TRY IT. Scan the records below and copy every line that contains the string "wiiu".

DATA TO EXAMINE.
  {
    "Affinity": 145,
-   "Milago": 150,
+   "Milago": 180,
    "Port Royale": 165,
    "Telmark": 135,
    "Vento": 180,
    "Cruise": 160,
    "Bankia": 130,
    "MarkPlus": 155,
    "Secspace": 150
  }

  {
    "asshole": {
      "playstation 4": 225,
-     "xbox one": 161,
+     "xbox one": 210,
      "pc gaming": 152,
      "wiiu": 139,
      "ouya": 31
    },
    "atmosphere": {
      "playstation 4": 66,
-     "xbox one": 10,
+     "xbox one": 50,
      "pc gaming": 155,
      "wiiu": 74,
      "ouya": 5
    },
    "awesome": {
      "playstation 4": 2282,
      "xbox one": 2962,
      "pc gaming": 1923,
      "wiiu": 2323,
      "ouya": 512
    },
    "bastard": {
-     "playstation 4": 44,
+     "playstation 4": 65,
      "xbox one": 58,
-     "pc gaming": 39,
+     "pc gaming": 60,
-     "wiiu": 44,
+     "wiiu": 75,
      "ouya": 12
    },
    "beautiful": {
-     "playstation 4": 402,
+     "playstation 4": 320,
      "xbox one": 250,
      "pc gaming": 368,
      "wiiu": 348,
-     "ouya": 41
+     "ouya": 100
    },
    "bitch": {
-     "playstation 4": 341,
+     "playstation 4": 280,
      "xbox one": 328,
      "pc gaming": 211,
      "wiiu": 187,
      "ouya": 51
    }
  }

---

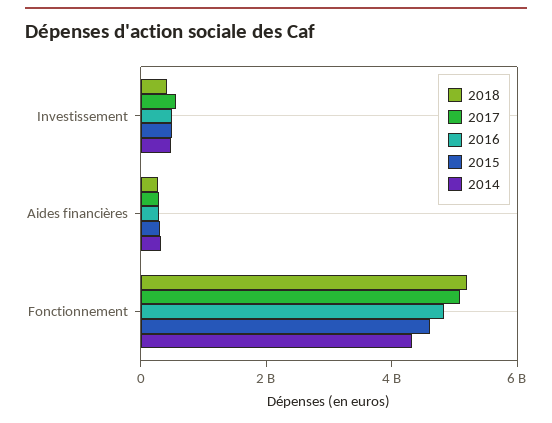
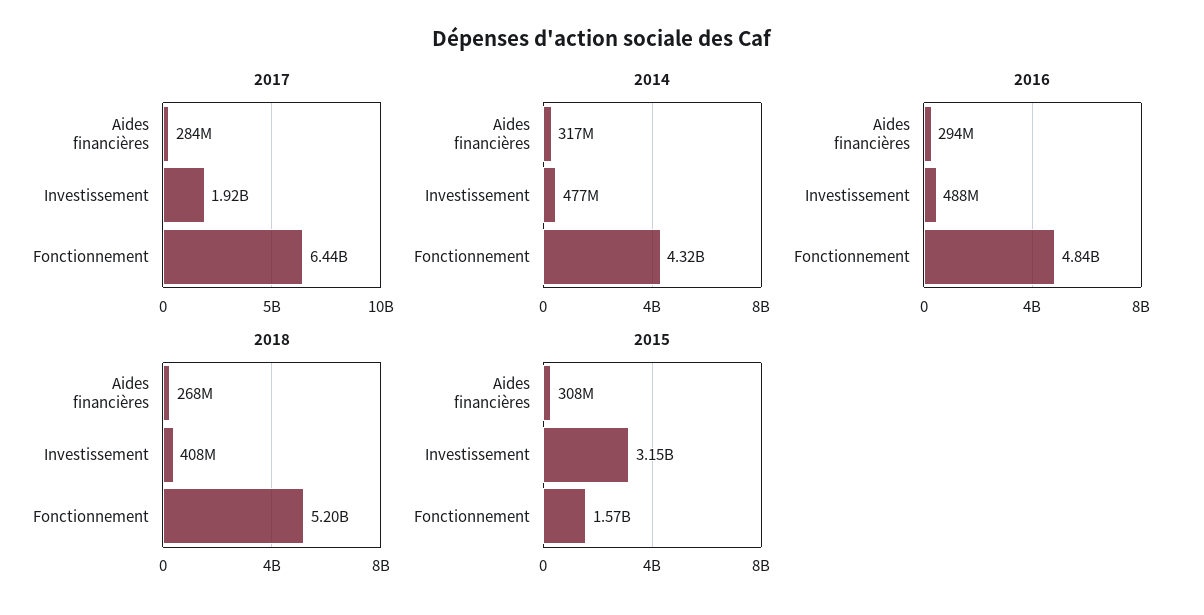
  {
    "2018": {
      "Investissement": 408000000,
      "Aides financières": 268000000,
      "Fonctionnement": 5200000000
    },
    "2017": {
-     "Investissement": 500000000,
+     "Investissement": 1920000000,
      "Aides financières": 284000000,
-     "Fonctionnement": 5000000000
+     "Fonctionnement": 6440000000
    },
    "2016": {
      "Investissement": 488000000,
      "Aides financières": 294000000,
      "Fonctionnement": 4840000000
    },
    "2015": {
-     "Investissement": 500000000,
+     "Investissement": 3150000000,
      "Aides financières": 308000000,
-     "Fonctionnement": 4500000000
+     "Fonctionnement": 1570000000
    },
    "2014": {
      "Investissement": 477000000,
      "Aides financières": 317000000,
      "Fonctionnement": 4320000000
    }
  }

ANSWER TO THE EXERCISE.
      "wiiu": 139,
      "wiiu": 74,
      "wiiu": 2323,
-     "wiiu": 44,
+     "wiiu": 75,
      "wiiu": 348,
      "wiiu": 187,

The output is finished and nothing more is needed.